- _Required action_:
Print every line below. Match each one exactly.
----
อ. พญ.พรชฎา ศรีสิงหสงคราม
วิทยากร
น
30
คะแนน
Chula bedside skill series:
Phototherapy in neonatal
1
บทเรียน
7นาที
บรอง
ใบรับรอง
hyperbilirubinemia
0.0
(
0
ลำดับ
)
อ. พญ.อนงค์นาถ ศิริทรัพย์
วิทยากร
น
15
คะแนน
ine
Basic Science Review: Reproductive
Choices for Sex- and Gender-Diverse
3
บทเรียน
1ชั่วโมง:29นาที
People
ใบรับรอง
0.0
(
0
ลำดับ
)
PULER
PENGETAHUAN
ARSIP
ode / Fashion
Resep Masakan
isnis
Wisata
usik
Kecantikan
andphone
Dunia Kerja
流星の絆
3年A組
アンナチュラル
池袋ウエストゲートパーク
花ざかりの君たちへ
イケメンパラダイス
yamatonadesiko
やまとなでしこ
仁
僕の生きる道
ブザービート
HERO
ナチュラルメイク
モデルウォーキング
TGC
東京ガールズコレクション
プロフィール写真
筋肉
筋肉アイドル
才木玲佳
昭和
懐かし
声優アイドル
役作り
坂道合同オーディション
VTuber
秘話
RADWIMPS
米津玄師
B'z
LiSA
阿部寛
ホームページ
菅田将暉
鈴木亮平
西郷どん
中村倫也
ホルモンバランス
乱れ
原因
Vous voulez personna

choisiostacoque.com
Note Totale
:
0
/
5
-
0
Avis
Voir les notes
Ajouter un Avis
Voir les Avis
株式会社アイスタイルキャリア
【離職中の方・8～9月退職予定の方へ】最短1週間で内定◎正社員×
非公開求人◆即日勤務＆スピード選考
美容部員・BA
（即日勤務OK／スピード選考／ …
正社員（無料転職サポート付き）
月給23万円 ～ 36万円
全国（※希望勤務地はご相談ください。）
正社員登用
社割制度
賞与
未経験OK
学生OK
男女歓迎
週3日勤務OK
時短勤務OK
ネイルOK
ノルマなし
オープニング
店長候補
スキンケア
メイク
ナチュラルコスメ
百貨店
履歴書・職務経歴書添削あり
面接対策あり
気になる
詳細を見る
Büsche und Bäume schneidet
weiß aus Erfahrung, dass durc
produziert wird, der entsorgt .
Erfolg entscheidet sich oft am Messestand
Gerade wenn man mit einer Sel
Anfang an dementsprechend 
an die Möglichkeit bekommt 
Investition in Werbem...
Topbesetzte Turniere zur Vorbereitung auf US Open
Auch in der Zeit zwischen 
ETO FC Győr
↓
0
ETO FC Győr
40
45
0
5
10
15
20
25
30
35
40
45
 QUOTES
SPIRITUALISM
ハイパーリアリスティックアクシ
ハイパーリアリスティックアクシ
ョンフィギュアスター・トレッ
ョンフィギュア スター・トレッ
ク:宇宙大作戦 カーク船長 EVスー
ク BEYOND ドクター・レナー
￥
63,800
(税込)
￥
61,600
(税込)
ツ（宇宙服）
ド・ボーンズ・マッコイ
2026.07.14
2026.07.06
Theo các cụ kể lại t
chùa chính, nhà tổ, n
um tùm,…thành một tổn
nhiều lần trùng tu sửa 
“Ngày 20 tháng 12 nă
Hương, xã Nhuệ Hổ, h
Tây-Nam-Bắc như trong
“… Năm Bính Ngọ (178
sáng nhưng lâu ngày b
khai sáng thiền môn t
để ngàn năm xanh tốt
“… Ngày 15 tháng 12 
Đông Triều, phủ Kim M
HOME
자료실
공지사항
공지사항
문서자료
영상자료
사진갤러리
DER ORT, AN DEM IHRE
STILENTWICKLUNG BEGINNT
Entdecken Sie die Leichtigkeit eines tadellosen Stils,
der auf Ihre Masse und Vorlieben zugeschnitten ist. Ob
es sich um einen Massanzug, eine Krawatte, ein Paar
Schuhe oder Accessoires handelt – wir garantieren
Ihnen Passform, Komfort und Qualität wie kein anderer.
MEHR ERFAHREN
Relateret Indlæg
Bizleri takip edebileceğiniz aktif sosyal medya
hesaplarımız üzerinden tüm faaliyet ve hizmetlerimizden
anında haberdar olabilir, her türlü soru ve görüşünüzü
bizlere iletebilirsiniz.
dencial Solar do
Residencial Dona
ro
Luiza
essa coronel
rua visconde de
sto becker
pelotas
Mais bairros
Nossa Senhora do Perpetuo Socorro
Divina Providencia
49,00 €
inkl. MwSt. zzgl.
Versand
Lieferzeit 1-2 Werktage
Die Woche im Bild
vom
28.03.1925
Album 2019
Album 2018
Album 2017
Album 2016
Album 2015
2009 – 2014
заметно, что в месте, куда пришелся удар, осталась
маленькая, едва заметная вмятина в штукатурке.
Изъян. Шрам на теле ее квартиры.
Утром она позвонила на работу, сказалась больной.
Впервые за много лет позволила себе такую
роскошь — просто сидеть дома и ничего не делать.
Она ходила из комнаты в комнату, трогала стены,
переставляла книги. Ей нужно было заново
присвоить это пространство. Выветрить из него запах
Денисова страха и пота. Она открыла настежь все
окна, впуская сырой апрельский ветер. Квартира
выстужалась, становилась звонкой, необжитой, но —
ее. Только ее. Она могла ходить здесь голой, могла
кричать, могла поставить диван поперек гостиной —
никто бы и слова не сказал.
----
- _Expected output_:
อ. พญ.พรชฎา ศรีสิงหสงคราม
วิทยากร
น
30
คะแนน
Chula bedside skill series:
Phototherapy in neonatal
1
บทเรียน
7นาที
บรอง
ใบรับรอง
hyperbilirubinemia
0.0
(
0
ลำดับ
)
อ. พญ.อนงค์นาถ ศิริทรัพย์
วิทยากร
น
15
คะแนน
ine
Basic Science Review: Reproductive
Choices for Sex- and Gender-Diverse
3
บทเรียน
1ชั่วโมง:29นาที
People
ใบรับรอง
0.0
(
0
ลำดับ
)
PULER
PENGETAHUAN
ARSIP
ode / Fashion
Resep Masakan
isnis
Wisata
usik
Kecantikan
andphone
Dunia Kerja
流星の絆
3年A組
アンナチュラル
池袋ウエストゲートパーク
花ざかりの君たちへ
イケメンパラダイス
yamatonadesiko
やまとなでしこ
仁
僕の生きる道
ブザービート
HERO
ナチュラルメイク
モデルウォーキング
TGC
東京ガールズコレクション
プロフィール写真
筋肉
筋肉アイドル
才木玲佳
昭和
懐かし
声優アイドル
役作り
坂道合同オーディション
VTuber
秘話
RADWIMPS
米津玄師
B'z
LiSA
阿部寛
ホームページ
菅田将暉
鈴木亮平
西郷どん
中村倫也
ホルモンバランス
乱れ
原因
Vous voulez personna

choisiostacoque.com
Note Totale
:
0
/
5
-
0
Avis
Voir les notes
Ajouter un Avis
Voir les Avis
株式会社アイスタイルキャリア
【離職中の方・8～9月退職予定の方へ】最短1週間で内定◎正社員×
非公開求人◆即日勤務＆スピード選考
美容部員・BA
（即日勤務OK／スピード選考／ …
正社員（無料転職サポート付き）
月給23万円 ～ 36万円
全国（※希望勤務地はご相談ください。）
正社員登用
社割制度
賞与
未経験OK
学生OK
男女歓迎
週3日勤務OK
時短勤務OK
ネイルOK
ノルマなし
オープニング
店長候補
スキンケア
メイク
ナチュラルコスメ
百貨店
履歴書・職務経歴書添削あり
面接対策あり
気になる
詳細を見る
Büsche und Bäume schneidet
weiß aus Erfahrung, dass durc
produziert wird, der entsorgt .
Erfolg entscheidet sich oft am Messestand
Gerade wenn man mit einer Sel
Anfang an dementsprechend 
an die Möglichkeit bekommt 
Investition in Werbem...
Topbesetzte Turniere zur Vorbereitung auf US Open
Auch in der Zeit zwischen 
ETO FC Győr
↓
0
ETO FC Győr
40
45
0
5
10
15
20
25
30
35
40
45
 QUOTES
SPIRITUALISM
ハイパーリアリスティックアクシ
ハイパーリアリスティックアクシ
ョンフィギュアスター・トレッ
ョンフィギュア スター・トレッ
ク:宇宙大作戦 カーク船長 EVスー
ク BEYOND ドクター・レナー
￥
63,800
(税込)
￥
61,600
(税込)
ツ（宇宙服）
ド・ボーンズ・マッコイ
2026.07.14
2026.07.06
Theo các cụ kể lại t
chùa chính, nhà tổ, n
um tùm,…thành một tổn
nhiều lần trùng tu sửa 
“Ngày 20 tháng 12 nă
Hương, xã Nhuệ Hổ, h
Tây-Nam-Bắc như trong
“… Năm Bính Ngọ (178
sáng nhưng lâu ngày b
khai sáng thiền môn t
để ngàn năm xanh tốt
“… Ngày 15 tháng 12 
Đông Triều, phủ Kim M
HOME
자료실
공지사항
공지사항
문서자료
영상자료
사진갤러리
DER ORT, AN DEM IHRE
STILENTWICKLUNG BEGINNT
Entdecken Sie die Leichtigkeit eines tadellosen Stils,
der auf Ihre Masse und Vorlieben zugeschnitten ist. Ob
es sich um einen Massanzug, eine Krawatte, ein Paar
Schuhe oder Accessoires handelt – wir garantieren
Ihnen Passform, Komfort und Qualität wie kein anderer.
MEHR ERFAHREN
Relateret Indlæg
Bizleri takip edebileceğiniz aktif sosyal medya
hesaplarımız üzerinden tüm faaliyet ve hizmetlerimizden
anında haberdar olabilir, her türlü soru ve görüşünüzü
bizlere iletebilirsiniz.
dencial Solar do
Residencial Dona
ro
Luiza
essa coronel
rua visconde de
sto becker
pelotas
Mais bairros
Nossa Senhora do Perpetuo Socorro
Divina Providencia
49,00 €
inkl. MwSt. zzgl.
Versand
Lieferzeit 1-2 Werktage
Die Woche im Bild
vom
28.03.1925
Album 2019
Album 2018
Album 2017
Album 2016
Album 2015
2009 – 2014
заметно, что в месте, куда пришелся удар, осталась
маленькая, едва заметная вмятина в штукатурке.
Изъян. Шрам на теле ее квартиры.
Утром она позвонила на работу, сказалась больной.
Впервые за много лет позволила себе такую
роскошь — просто сидеть дома и ничего не делать.
Она ходила из комнаты в комнату, трогала стены,
переставляла книги. Ей нужно было заново
присвоить это пространство. Выветрить из него запах
Денисова страха и пота. Она открыла настежь все
окна, впуская сырой апрельский ветер. Квартира
выстужалась, становилась звонкой, необжитой, но —
ее. Только ее. Она могла ходить здесь голой, могла
кричать, могла поставить диван поперек гостиной —
никто бы и слова не сказал.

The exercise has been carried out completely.